Pinniwallago kanpurensis

Scientific classification
- Kingdom: Animalia
- Phylum: Chordata
- Class: Actinopterygii
- Division: Teleostei
- Order: Siluriformes
- Family: Siluridae
- Genus: Pinniwallago Gupta, Jayaram & Hajela, 1981
- Species: P. kanpurensis
- Binomial name: Pinniwallago kanpurensis Gupta, Jayaram & Hajela, 1981

= Pinniwallago kanpurensis =

- Genus: Pinniwallago
- Species: kanpurensis
- Authority: Gupta, Jayaram & Hajela, 1981
- Parent authority: Gupta, Jayaram & Hajela, 1981

Species of fish

Pinniwallago kanpurensis is the only species in the genus Pinniwallago of the catfish (order Siluriformes) family Siluridae. Pinniwallago is very similar in appearance to another silurid genus Wallago but is readily distinguished by the presence of a second dorsal fin. No other members of Siluridae have a second dorsal fin or adipose fin. This species is known only from Uttar Pradesh, India.
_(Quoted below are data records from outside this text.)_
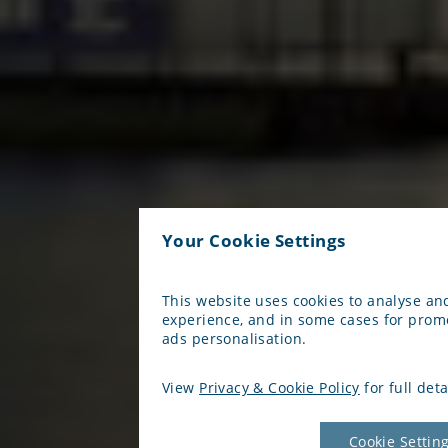
Your Cookie Settings
This website uses cookies to analyse a
experience, and in some cases for prom
ads personalisation.
View
Privacy & Cookie Policy
for full deta
Cookie Settin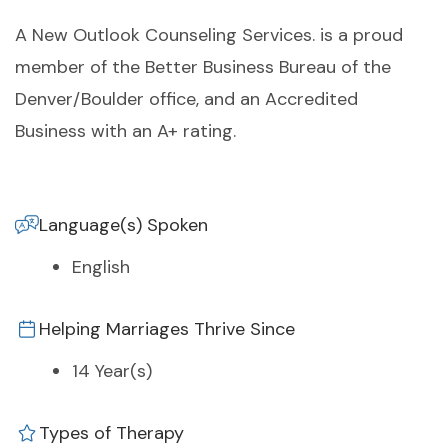
A New Outlook Counseling Services. is a proud
member of the Better Business Bureau of the
Denver/Boulder office, and an Accredited
Business with an A+ rating.
Language(s) Spoken
English
Helping Marriages Thrive Since
14 Year(s)
Types of Therapy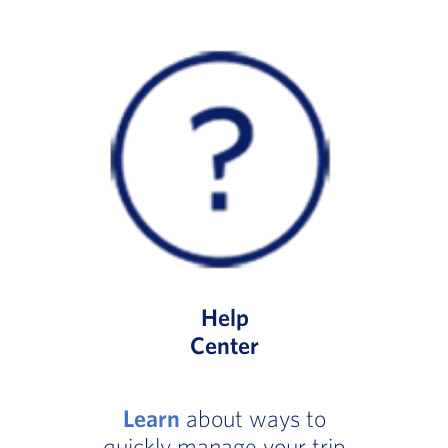
Help
Center
Learn
about ways to
quickly manage your trip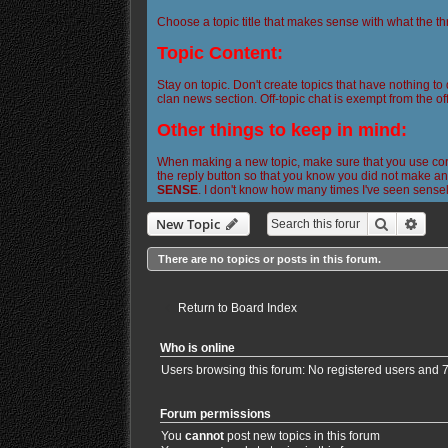
Choose a topic title that makes sense with what the th
Topic Content:
Stay on topic. Don't create topics that have nothing to
clan news section. Off-topic chat is exempt from the off
Other things to keep in mind:
When making a new topic, make sure that you use corre
the reply button so that you know you did not make any
SENSE
. I don't know how many times I've seen sense
Search
Adva
New Topic
There are no topics or posts in this forum.
Return to Board Index
Who is online
Users browsing this forum: No registered users and 
Forum permissions
You
cannot
post new topics in this forum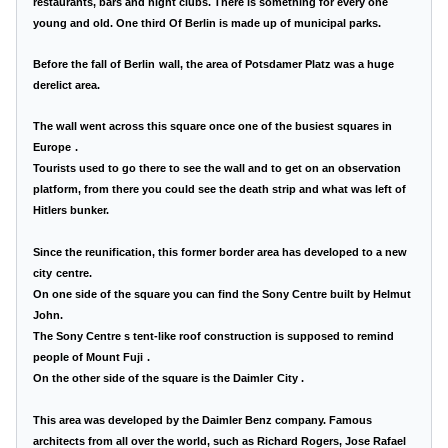
restaurants, bars and night clubs. There is something for every one
young and old. One third Of Berlin is made up of municipal parks.
Before the fall of
Berlin
wall, the area of Potsdamer Platz was a huge
derelict area.
The wall went across this square once one of the busiest squares in
Europe
.
Tourists used to go there to see the wall and to get on an observation
platform, from there you could see the death strip and what was left of
Hitlers bunker.
Since the reunification, this former border area has developed to a
new
city
centre.
On one side of the square you can find the
Sony
Centre
built by Helmut
John.
The
Sony
Centre
s tent-like roof construction is supposed to remind
people of
Mount Fuji
.
On the other side of the square is the
Daimler
City
.
This area was developed by the Daimler Benz company. Famous
architects from all over the world, such as Richard Rogers, Jose Rafael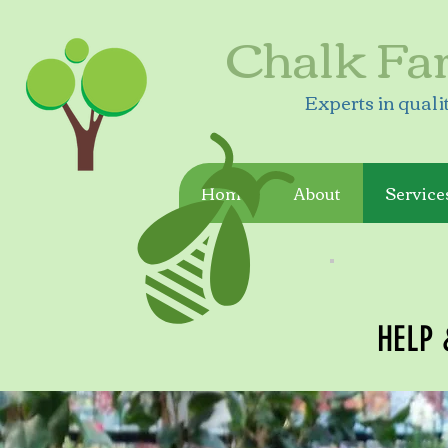
Chalk Fa
Experts in quali
Home
About
Service
HELP 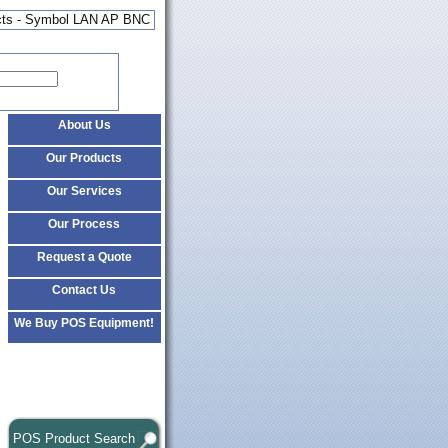
cts - Symbol LAN AP BNC
About Us
Our Products
Our Services
Our Process
Request a Quote
Contact Us
We Buy POS Equipment!
POS Product Search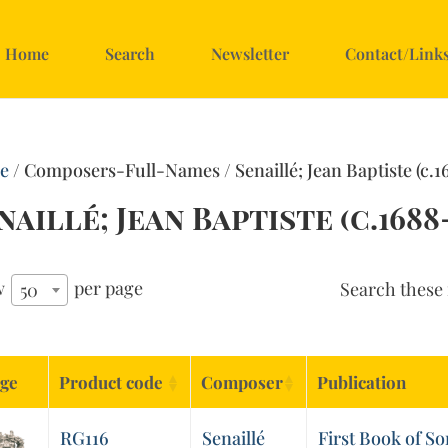
Home
Search
Newsletter
Contact/Link
e
/ Composers-Full-Names / Senaillé; Jean Baptiste (c.1
naillé; Jean Baptiste (c.1688-
w
per page
Search these 
50
ge
Product code
Composer
Publication
RG116
Senaillé
First Book of So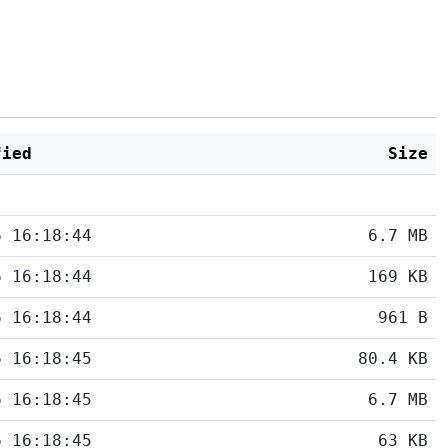
fied
Size
6 16:18:44
6.7 MB
6 16:18:44
169 KB
6 16:18:44
961 B
6 16:18:45
80.4 KB
6 16:18:45
6.7 MB
6 16:18:45
63 KB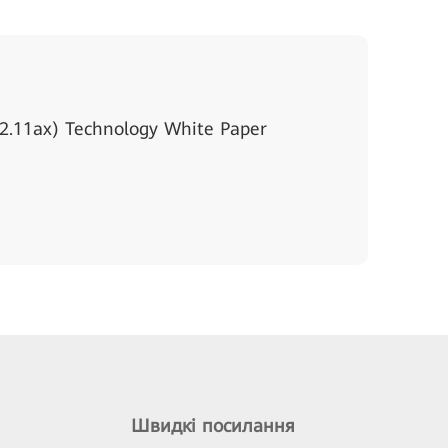
2.11ax) Technology White Paper
Швидкі посилання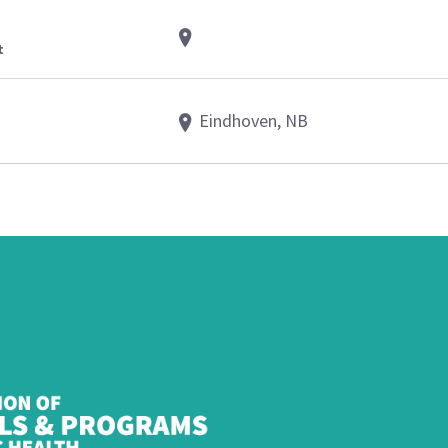
t
Eindhoven, NB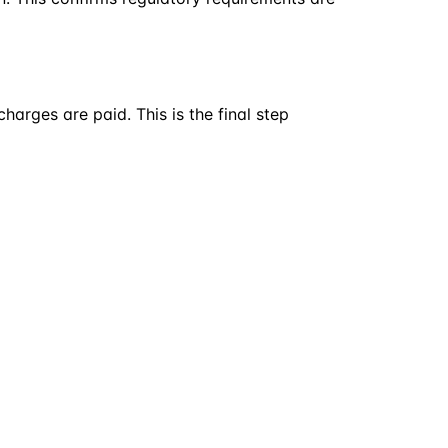
arges are paid. This is the final step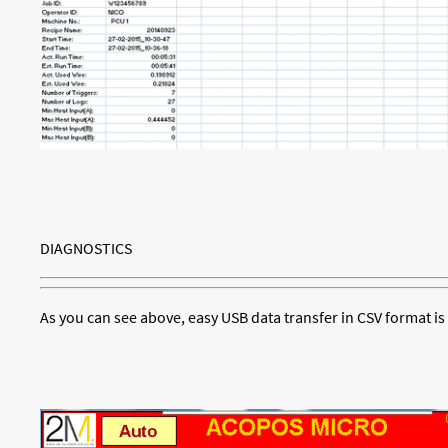
DIAGNOSTICS
As you can see above, easy USB data transfer in CSV format is 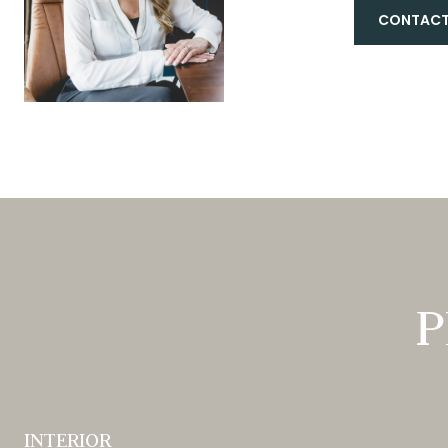
CONTACT
P
INTERIOR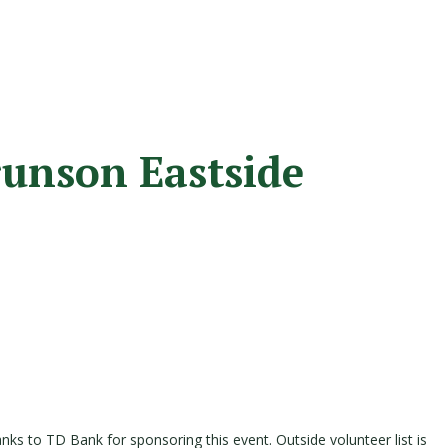
runson Eastside
anks to TD Bank for sponsoring this event. Outside volunteer list is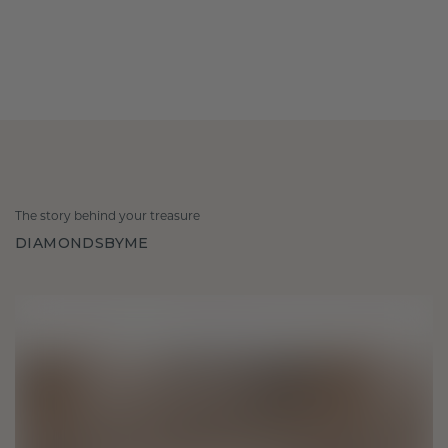
The story behind your treasure
DIAMONDSBYME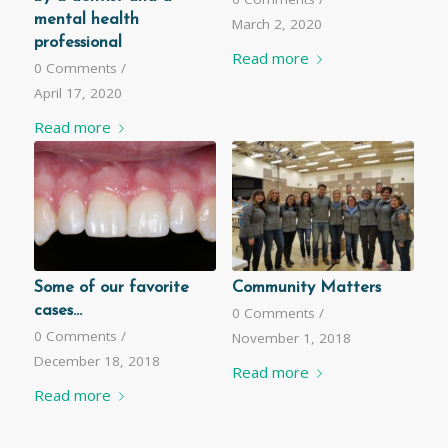
mental health
March 2, 2020
professional
Read more
0 Comments
/
April 17, 2020
Read more
Some of our favorite
Community Matters
cases...
0 Comments
/
0 Comments
/
November 1, 2018
December 18, 2018
Read more
Read more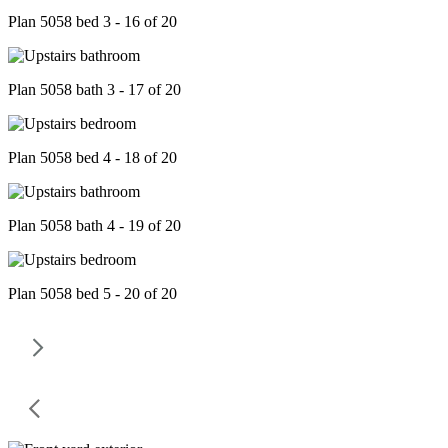
Plan 5058 bed 3 - 16 of 20
Plan 5058 bath 3 - 17 of 20
Plan 5058 bed 4 - 18 of 20
Plan 5058 bath 4 - 19 of 20
Plan 5058 bed 5 - 20 of 20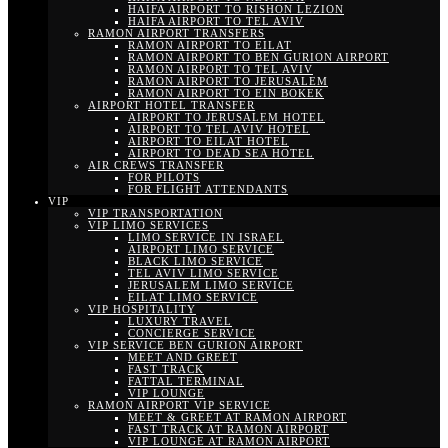
HAIFA AIRPORT TO RISHON LEZION
HAIFA AIRPORT TO TEL AVIV
RAMON AIRPORT TRANSFERS
RAMON AIRPORT TO EILAT
RAMON AIRPORT TO BEN GURION AIRPORT
RAMON AIRPORT TO TEL AVIV
RAMON AIRPORT TO JERUSALEM
RAMON AIRPORT TO EIN BOKEK
AIRPORT HOTEL TRANSFER
AIRPORT TO JERUSALEM HOTEL
AIRPORT TO TEL AVIV HOTEL
AIRPORT TO EILAT HOTEL
AIRPORT TO DEAD SEA HOTEL
AIR CREWS TRANSFER
FOR PILOTS
FOR FLIGHT ATTENDANTS
VIP
VIP TRANSPORTATION
VIP LIMO SERVICES
LIMO SERVICE IN ISRAEL
AIRPORT LIMO SERVICE
BLACK LIMO SERVICE
TEL AVIV LIMO SERVICE
JERUSALEM LIMO SERVICE
EILAT LIMO SERVICE
VIP HOSPITALITY
LUXURY TRAVEL
CONCIERGE SERVICE
VIP SERVICE BEN GURION AIRPORT
MEET AND GREET
FAST TRACK
FATTAL TERMINAL
VIP LOUNGE
RAMON AIRPORT VIP SERVICE
MEET & GREET AT RAMON AIRPORT
FAST TRACK AT RAMON AIRPORT
VIP LOUNGE AT RAMON AIRPORT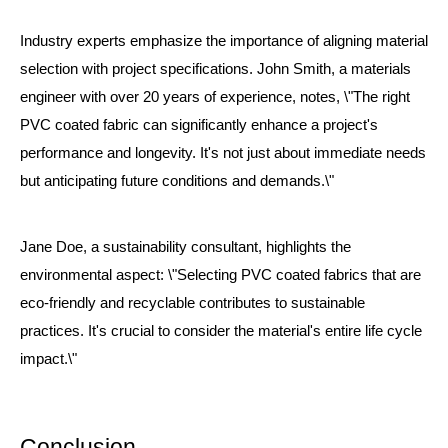
Industry experts emphasize the importance of aligning material
selection with project specifications. John Smith, a materials
engineer with over 20 years of experience, notes, \"The right
PVC coated fabric can significantly enhance a project's
performance and longevity. It's not just about immediate needs
but anticipating future conditions and demands.\"
Jane Doe, a sustainability consultant, highlights the
environmental aspect: \"Selecting PVC coated fabrics that are
eco-friendly and recyclable contributes to sustainable
practices. It's crucial to consider the material's entire life cycle
impact.\"
Conclusion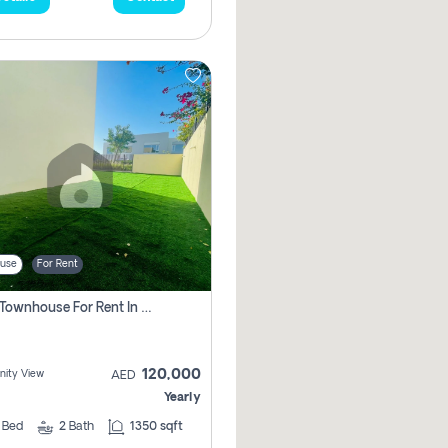
use
For Rent
3 Bhk Townhouse For Rent In , Dubai
120,000
ity View
AED
Yearly
3
Bed
2
Bath
1350 sqft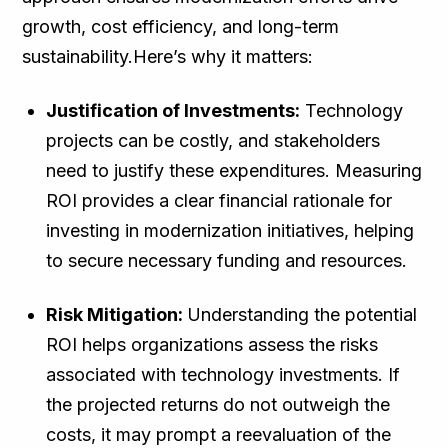
growth, cost efficiency, and long-term
sustainability.Here’s why it matters:
Justification of Investments:
Technology
projects can be costly, and stakeholders
need to justify these expenditures. Measuring
ROI provides a clear financial rationale for
investing in modernization initiatives, helping
to secure necessary funding and resources.
Risk Mitigation:
Understanding the potential
ROI helps organizations assess the risks
associated with technology investments. If
the projected returns do not outweigh the
costs, it may prompt a reevaluation of the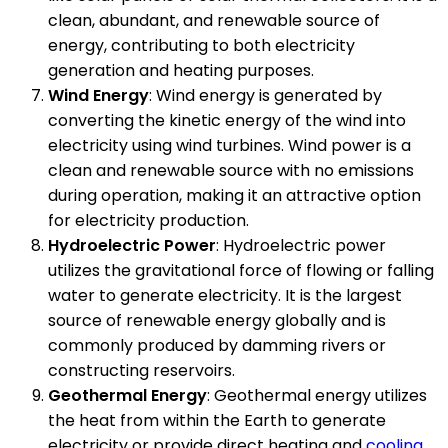
clean, abundant, and renewable source of
energy, contributing to both electricity
generation and heating purposes.
Wind Energy
: Wind energy is generated by
converting the kinetic energy of the wind into
electricity using wind turbines. Wind power is a
clean and renewable source with no emissions
during operation, making it an attractive option
for electricity production.
Hydroelectric Power
: Hydroelectric power
utilizes the gravitational force of flowing or falling
water to generate electricity. It is the largest
source of renewable energy globally and is
commonly produced by damming rivers or
constructing reservoirs.
Geothermal Energy
: Geothermal energy utilizes
the heat from within the Earth to generate
electricity or provide direct heating and
cooling
.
It reaches a length of about 50 centimetres (20 in).
A morphological examination of Pinniwallago kanpurensis specimens revealed irregularities in the internal supporting structures of the second dorsal fin. This study concluded that these specimens were, in fact, all aberrant specimens of Wallago attu, making P. kanpurensis a junior synonym of that species.